Liputan6.com, Jakarta - Luka dalam masih tertoreh di hati para korban teror bom dan keluarga. Sejarah kelam teror bom Bali 1 dan 2, bom JW Marriot 1 dan 2, bom Kedubes Australia, bom Kedubes Filipina, serta bom Thamrin, juga meninggalkan luka di fisik korban.
Bagaimana tidak? Ratusan nyawa melayang, ribuan korban mengalami cacat abadi, derita berkepanjangan pun harus mereka rasakan.
Advertisement
Kini, penyintas teror itu mulai membuka hati. Mereka pun bersedia menjalin silaturahmi dengan para mantan napi terorisme melalui Badan Nasional Penanggulangan Terorisme (BNPT) sebagai kepanjangan tangan pemerintah, sebagai fasilitator.
Penyintas dan mantan napi terorisme (napiter) ini bertemu dalam sebuah kegiatan Silaturahmi Kebangsaan (Satukan) NKRI yang digelar akhir Februari lalu di Jakarta. Kegiatan ini merupakan pertama kalinya di dunia penyintas dan mantan napi teroris dipertemukan secara langsung.
Kata "maaf" pun terucap dari para mantan napi ke korban teror bom. Beberapa di antaranya masih menjalin silaturahmi hingga kini.
"Saya hanya bisa berlapang dada menerima ini. Mungkin ini sudah takdir dari Allah SWT. Saya harus memaafkan mereka. Allah saja Maha pemaaf, masa saya tidak memberi maaf," kata korban bom Bali, Chusnul Chotimah, Jumat (9/3/2018).
Chusnul Chotimah adalah korban teror bom Bali 1. Dia cacat seumur hidup akibat peristiwa kelam itu. Muka dan sekujur tubuhnya mengalami luka bakar. Meski sudah menjalani operasi plastik, kondisi tubuhnya tetap tidak bisa kembali seperti semula.
"Untuk apa kita dendam karena dendam tidak akan mengubah bentuk saya," tukas Chusnul.
Dia mengaku sempat menyimpan dendam kepada para pelaku.

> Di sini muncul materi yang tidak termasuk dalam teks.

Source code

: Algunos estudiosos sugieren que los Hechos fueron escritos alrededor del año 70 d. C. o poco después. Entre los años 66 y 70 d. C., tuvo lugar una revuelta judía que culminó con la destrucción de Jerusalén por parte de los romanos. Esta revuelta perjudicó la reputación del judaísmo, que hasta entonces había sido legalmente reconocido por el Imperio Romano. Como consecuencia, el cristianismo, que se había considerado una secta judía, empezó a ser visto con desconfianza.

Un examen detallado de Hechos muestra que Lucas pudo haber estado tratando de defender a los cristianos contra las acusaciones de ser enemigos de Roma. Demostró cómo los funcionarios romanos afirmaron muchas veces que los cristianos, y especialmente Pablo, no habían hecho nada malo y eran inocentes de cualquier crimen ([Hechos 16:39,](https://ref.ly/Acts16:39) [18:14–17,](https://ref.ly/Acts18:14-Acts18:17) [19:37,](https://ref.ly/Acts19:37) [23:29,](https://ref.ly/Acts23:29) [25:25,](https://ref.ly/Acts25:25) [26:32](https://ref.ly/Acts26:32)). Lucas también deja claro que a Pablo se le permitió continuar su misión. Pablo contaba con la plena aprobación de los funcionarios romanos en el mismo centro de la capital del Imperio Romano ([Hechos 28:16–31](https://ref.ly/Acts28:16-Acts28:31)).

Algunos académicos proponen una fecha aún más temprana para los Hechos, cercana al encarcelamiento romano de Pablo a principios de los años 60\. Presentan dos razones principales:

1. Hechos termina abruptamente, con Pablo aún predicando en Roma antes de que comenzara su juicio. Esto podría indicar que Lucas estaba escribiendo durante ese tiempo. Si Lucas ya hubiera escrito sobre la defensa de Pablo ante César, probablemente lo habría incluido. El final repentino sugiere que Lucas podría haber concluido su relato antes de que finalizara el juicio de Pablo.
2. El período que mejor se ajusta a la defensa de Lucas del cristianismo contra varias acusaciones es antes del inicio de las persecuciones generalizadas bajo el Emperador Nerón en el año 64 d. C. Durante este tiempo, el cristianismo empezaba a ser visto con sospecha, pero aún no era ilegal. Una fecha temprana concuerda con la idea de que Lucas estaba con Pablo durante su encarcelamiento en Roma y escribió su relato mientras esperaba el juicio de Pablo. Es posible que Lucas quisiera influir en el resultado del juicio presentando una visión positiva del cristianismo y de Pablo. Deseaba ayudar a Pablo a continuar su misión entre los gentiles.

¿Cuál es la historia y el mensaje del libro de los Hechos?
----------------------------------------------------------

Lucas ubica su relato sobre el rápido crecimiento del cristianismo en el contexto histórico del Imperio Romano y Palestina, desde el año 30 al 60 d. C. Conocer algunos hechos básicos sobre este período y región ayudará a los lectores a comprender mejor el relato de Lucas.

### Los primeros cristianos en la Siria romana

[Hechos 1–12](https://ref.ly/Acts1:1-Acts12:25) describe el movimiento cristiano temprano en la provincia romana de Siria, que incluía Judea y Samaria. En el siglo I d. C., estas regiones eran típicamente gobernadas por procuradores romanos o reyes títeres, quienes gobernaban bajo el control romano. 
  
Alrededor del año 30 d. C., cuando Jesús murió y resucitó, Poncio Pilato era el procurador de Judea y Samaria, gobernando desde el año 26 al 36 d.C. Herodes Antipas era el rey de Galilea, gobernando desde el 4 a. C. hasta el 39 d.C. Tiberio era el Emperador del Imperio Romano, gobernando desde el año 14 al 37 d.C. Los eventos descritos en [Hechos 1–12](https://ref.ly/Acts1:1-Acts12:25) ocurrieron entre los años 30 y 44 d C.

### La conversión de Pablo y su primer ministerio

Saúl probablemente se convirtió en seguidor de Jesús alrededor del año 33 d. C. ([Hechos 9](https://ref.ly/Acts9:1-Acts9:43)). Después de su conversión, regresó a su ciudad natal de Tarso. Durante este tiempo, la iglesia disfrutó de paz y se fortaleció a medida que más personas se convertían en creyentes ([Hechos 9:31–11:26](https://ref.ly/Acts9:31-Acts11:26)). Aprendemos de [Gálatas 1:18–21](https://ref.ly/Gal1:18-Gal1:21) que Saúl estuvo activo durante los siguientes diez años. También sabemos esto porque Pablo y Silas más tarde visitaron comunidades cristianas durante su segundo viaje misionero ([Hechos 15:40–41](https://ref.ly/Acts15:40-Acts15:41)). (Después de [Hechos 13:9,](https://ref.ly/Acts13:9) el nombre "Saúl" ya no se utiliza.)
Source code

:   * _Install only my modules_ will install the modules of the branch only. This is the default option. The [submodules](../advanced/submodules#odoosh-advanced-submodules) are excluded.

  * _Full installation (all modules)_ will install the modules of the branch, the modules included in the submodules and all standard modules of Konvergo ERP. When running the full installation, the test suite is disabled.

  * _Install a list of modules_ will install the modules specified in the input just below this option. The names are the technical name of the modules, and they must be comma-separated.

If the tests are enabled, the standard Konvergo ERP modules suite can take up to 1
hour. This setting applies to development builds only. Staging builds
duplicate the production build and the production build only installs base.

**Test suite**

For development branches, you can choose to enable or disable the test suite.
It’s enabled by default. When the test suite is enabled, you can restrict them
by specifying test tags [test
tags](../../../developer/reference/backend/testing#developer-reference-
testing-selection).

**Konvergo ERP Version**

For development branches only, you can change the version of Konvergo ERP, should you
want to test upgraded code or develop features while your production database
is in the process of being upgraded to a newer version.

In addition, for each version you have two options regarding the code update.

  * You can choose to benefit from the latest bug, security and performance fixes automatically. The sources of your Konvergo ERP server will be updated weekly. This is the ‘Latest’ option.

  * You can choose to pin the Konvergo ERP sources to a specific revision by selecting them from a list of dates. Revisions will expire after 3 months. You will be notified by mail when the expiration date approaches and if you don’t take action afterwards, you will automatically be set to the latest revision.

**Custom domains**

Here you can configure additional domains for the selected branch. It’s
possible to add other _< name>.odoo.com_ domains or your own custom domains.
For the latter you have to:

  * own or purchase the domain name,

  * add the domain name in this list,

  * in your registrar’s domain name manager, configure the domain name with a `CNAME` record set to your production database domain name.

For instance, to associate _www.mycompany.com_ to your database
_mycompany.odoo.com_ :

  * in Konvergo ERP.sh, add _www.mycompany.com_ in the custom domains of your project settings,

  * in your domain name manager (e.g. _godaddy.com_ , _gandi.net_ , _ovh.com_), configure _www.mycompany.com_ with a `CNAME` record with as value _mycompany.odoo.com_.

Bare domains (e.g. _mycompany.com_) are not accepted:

Namun seiring berjalannya waktu, dia mengaku berusaha belajar ikhlas dan menerima takdir ini. Dia merasa lebih lega dan ingin menjalani hidup lebih tenang ketika ikhlas.
Namun, dia tetap berharap tidak ada lagi aksi terorisme di Tanah Air.
"Dari air kita belajar ketenangan. Dari batu kita belajar kekuatan, dari tanah kita belajar kehidupan dari kekerasan kita belajar hidup cinta damai. Maka cukuplah jangan ada lagi teror di negara kita. Mari kita jaga keutuhan NKRI tercinta ini," tutur Chusnul Chotimah.
Inspirasi Awal Baru
Hal serupa diungkapkan korban teror bom Kedubes Australia, Iwan Setiawan. "Menurut saya sebaiknya kita tidak memendam rasa dendam. Mereka (mantan napiter) juga manusia yang punya rasa salah. Mungkin waktu itu mereka khilaf. Kalau mereka minta maaf, saya maafkan. Pesan saya jangan membalas kekerasan dengan kekerasan baru, kalau mereka menebarkan api, kita harus menebarkan air," ungkap Iwan, seperti dalam siaran pers yang diterima Liputan6.com.
Iwan harus kehilangan istri dan mata kanannya akibat ledakan dahysat di depan Kedubes Australia, 9 September 2004 lalu. Tidak hanya itu, Iwan kehilangan pekerjaannya sebagai pegawai bank. Kini, dengan keterbatasn fisiknya, Iwan mengandalkan hidup dengan membuka usaha jual beli dan servis komputer dengan label Bom Bom Komputer di Pondok Cina, Depok.